Saat kejadian, korban berada seorang diri di rumah karena suaminya sedang bekerja di perkebunan kelapa sawit.
Dalam pengakuannya, pelaku diduga masuk seorang diri ke dalam rumah meski seluruh pintu dalam kondisi terkunci.
Korban menduga pelaku lebih dulu memadamkan sakelar listrik seluruh rumah sebelum masuk ke kamar.
Saat korban terlelap tidur, pelaku tiba-tiba masuk ke kamar, membekap wajah korban menggunakan bantal dan menindih tubuhnya. Marni yang terkejut langsung berusaha melawan.
“Saya kaget sekali, tiba-tiba wajah saya dibekap pakai bantal dan badan saya ditindih. Saya berusaha melawan dan menendang pelaku,” ungkap Marni saat ditemui di rumah sakit.
Menurutnya, saat perlawanan terjadi, pelaku mengeluarkan senjata tajam dan melukainya.
Korban sempat memegang senjata tersebut, namun pelaku kemudian mengambil linggis yang ada di dalam rumah dan menghantamkannya ke bagian kepala serta wajah korban.
Akibat serangan brutal itu, korban mengalami luka serius di kepala, wajah, dan tangan, hingga harus mendapatkan sejumlah jahitan.
“Pelaku sepertinya masuk lewat pintu depan dengan cara menjebol.

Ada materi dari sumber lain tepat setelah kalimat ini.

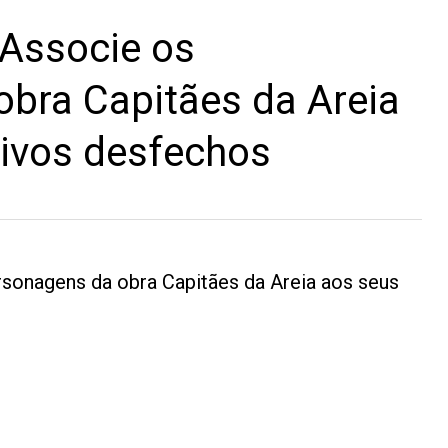
Associe os
bra Capitães da Areia
tivos desfechos
sonagens da obra Capitães da Areia aos seus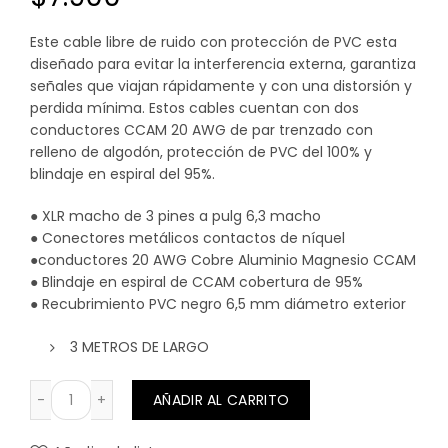
Este cable libre de ruido con protección de PVC esta
diseñado para evitar la interferencia externa, garantiza
señales que viajan rápidamente y con una distorsión y
perdida mínima. Estos cables cuentan con dos
conductores CCAM 20 AWG de par trenzado con
relleno de algodón, protección de PVC del 100% y
blindaje en espiral del 95%.
● XLR macho de 3 pines a pulg 6,3 macho
● Conectores metálicos contactos de níquel
●conductores 20 AWG Cobre Aluminio Magnesio CCAM
● Blindaje en espiral de CCAM cobertura de 95%
● Recubrimiento PVC negro 6,5 mm diámetro exterior
3 METROS DE LARGO
CABLE CANNON (XLR)MACHO A PLUG 6,3 MONO KIRLIN 3
AÑADIR AL CARRITO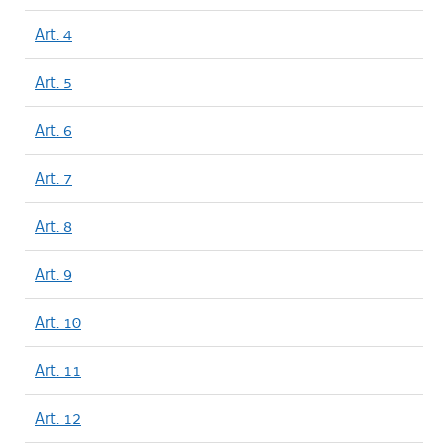
Art. 4
Art. 5
Art. 6
Art. 7
Art. 8
Art. 9
Art. 10
Art. 11
Art. 12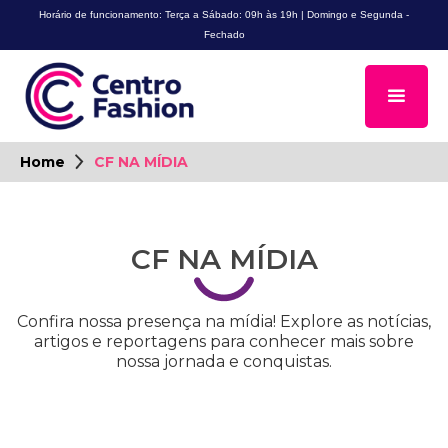
Horário de funcionamento: Terça a Sábado: 09h às 19h | Domingo e Segunda -
Fechado
Home
CF NA MÍDIA
CF NA MÍDIA
Confira nossa presença na mídia! Explore as notícias,
artigos e reportagens para conhecer mais sobre
nossa jornada e conquistas.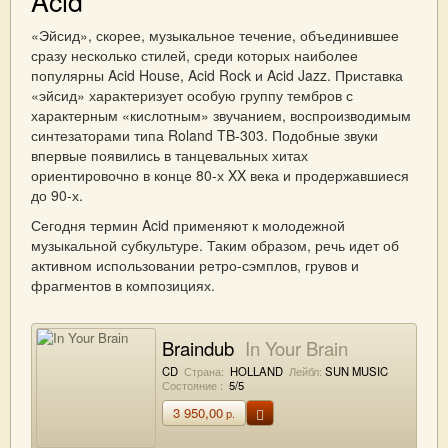
Acid
«Эйсид», скорее, музыкальное течение, объединившее
сразу несколько стилей, среди которых наиболее
популярны Acid House, Acid Rock и Acid Jazz. Приставка
«эйсид» характеризует особую группу тембров с
характерным «кислотным» звучанием, воспроизводимым
синтезаторами типа Roland TB-303. Подобные звуки
впервые появились в танцевальных хитах
ориентировочно в конце 80-х XX века и продержавшиеся
до 90-х.
Сегодня термин Acid применяют к молодежной
музыкальной субкультуре. Таким образом, речь идет об
активном использовании ретро-сэмплов, грувов и
фрагментов в композициях.
Braindub
In Your Brain
CD
Страна:
HOLLAND
Лейбл:
SUN MUSIC
Состояние :
5/5
3 950,00
р.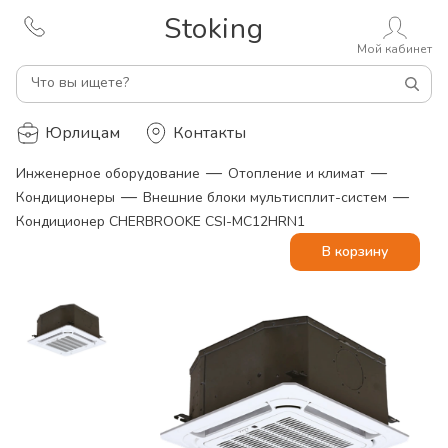
Stoking
Мой кабинет
Что вы ищете?
Юрлицам
Контакты
—
—
Инженерное оборудование
Отопление и климат
—
—
Кондиционеры
Внешние блоки мультисплит-систем
Кондиционер CHERBROOKE CSI-MC12HRN1
В корзину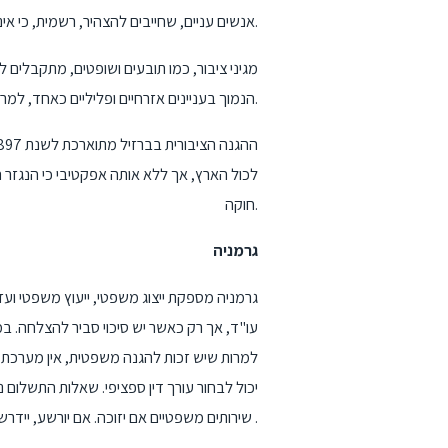
אנשים עניים, שחייבים להצהיר, רשמית, כי אינם יכולים להרשות לעצמם עזרה משפטית רגילה, ליהנות משירותי הסנגורים הציבוריים.
מגיני ציבור, כמו תובעים ושופטים, מתקבלים 
הנמוך בעניינים אזרחיים ופליליים כאחד, למרות שהמדינות העניות ביותר במדינה עדיין מתקשות להקים משרד סנגורים ציבורי ממלכתי.
חוקה.
גרמניה
גרמניה מספקת ייצוג משפטי, ייעוץ משפטי ועז
עו"ד, אך רק כאשר יש סיכוי סביר להצלחה. ב
למרות שיש זכות להגנה משפטית, אין מערכת הג
יכול לבחור עורך דין ספציפי. שאלות התשלום
שירותים משפטיים אם יזוכה. אם יורשע, יידרש הנאשם לשלם את הוצאות עורך הדין אלא אם כן בית המשפט ימצא כי הנאשם כופר .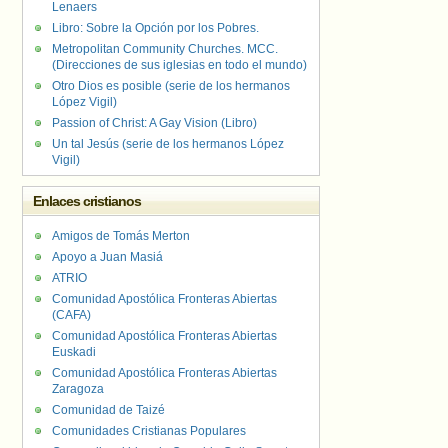
Lenaers
Libro: Sobre la Opción por los Pobres.
Metropolitan Community Churches. MCC.
(Direcciones de sus iglesias en todo el mundo)
Otro Dios es posible (serie de los hermanos
López Vigil)
Passion of Christ: A Gay Vision (Libro)
Un tal Jesús (serie de los hermanos López
Vigil)
Enlaces cristianos
Amigos de Tomás Merton
Apoyo a Juan Masiá
ATRIO
Comunidad Apostólica Fronteras Abiertas
(CAFA)
Comunidad Apostólica Fronteras Abiertas
Euskadi
Comunidad Apostólica Fronteras Abiertas
Zaragoza
Comunidad de Taizé
Comunidades Cristianas Populares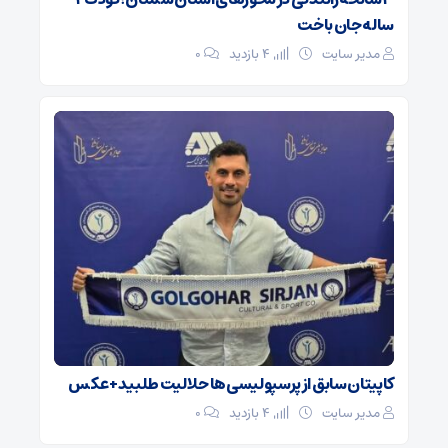
ساله جان باخت
مدیر سایت
4 بازدید
۰
کاپیتان سابق از پرسپولیسی‌ها حلالیت طلبید + عکس
مدیر سایت
4 بازدید
۰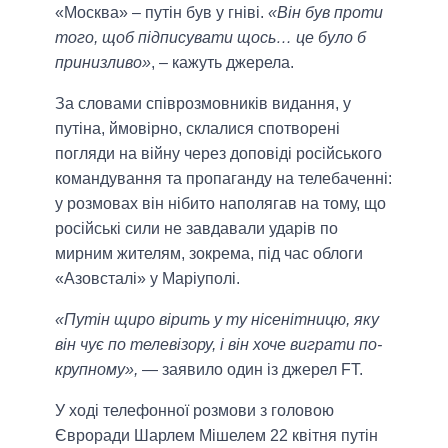
«Москва» – путін був у гніві.
«Він був проти
того, щоб підписувати щось… це було б
принизливо»
, – кажуть джерела.
За словами співрозмовників видання, у
путіна, ймовірно, склалися спотворені
погляди на війну через доповіді російського
командування та пропаганду на телебаченні:
у розмовах він нібито наполягав на тому, що
російські сили не завдавали ударів по
мирним жителям, зокрема, під час облоги
«Азовсталі» у Маріуполі.
«Путін щиро вірить у ту нісенітницю, яку
він чує по телевізору, і він хоче виграти по-
крупному»,
— заявило один із джерел FT.
У ході телефонної розмови з головою
Євроради Шарлем Мішелем 22 квітня путін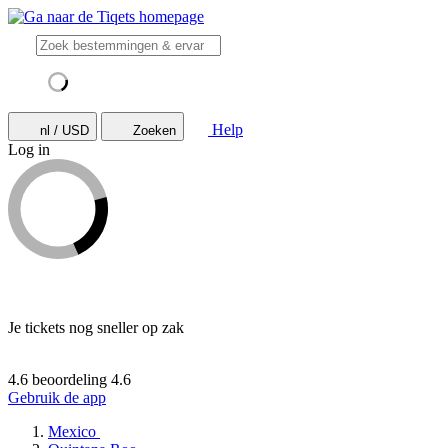
Help
nl / USD
Zoeken
Log in
Je tickets nog sneller op zak
4.6 beoordeling
4.6
Gebruik de app
Mexico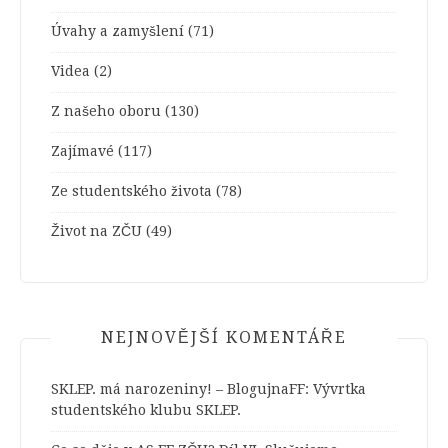
Úvahy a zamyšlení
(71)
Videa
(2)
Z našeho oboru
(130)
Zajímavé
(117)
Ze studentského života
(78)
Život na ZČU
(49)
NEJNOVĚJŠÍ KOMENTÁŘE
SKLEP. má narozeniny! – BlogujnaFF
:
Vývrtka
studentského klubu SKLEP.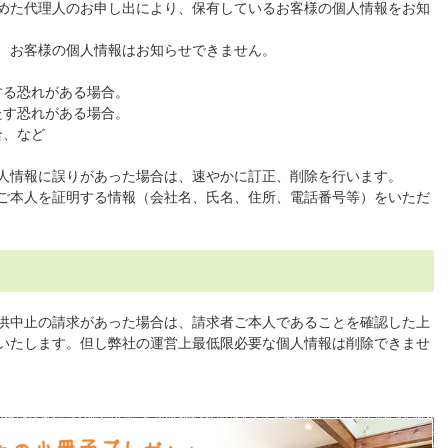
めた代理人のお申し出により、保有しているお客様の個人情報をお知
、お客様の個人情報はお知らせできません。
する恐れがある場合。
たす恐れがある場合。
合、など
人情報に誤りがあった場合は、速やかに訂正、削除を行います。
ご本人を証明する情報（会社名、氏名、住所、電話番号等）をいただ
供中止の請求があった場合は、請求者ご本人であることを確認した上
いたします。但し弊社の運営上最低限必要な個人情報は削除できませ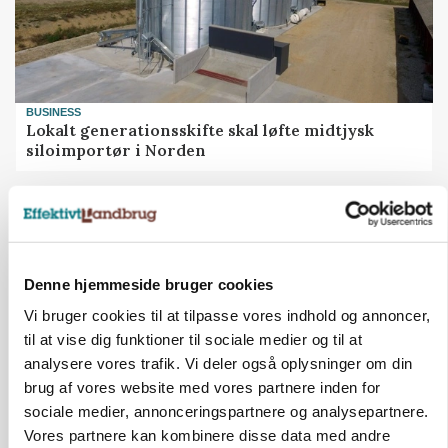
BUSINESS
Lokalt generationsskifte skal løfte midtjysk
siloimportør i Norden
Annonce
Denne hjemmeside bruger cookies
Vi bruger cookies til at tilpasse vores indhold og annoncer,
til at vise dig funktioner til sociale medier og til at
analysere vores trafik. Vi deler også oplysninger om din
brug af vores website med vores partnere inden for
sociale medier, annonceringspartnere og analysepartnere.
Vores partnere kan kombinere disse data med andre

Namun tidak ada barang yang hilang,” kata korban.
Korban juga mengaku pelaku mengenakan masker serta penutup wajah hingga kepala, sehingga ia hanya dapat melihat bagian mata pelaku. Setelah melakukan penyerangan, pelaku langsung melarikan diri.
Dalam kondisi bersimbah darah, korban keluar rumah meminta pertolongan tetangga sebelum akhirnya dilarikan ke rumah sakit untuk mendapatkan perawatan medis.
Hingga kini, pelaku masih dalam pencarian pihak kepolisian. Kasus ini menambah daftar aksi kriminal yang terjadi pada jam-jam rawan dini hari, dan warga diimbau untuk meningkatkan kewaspadaan serta memperketat sistem keamanan rumah masing-masing.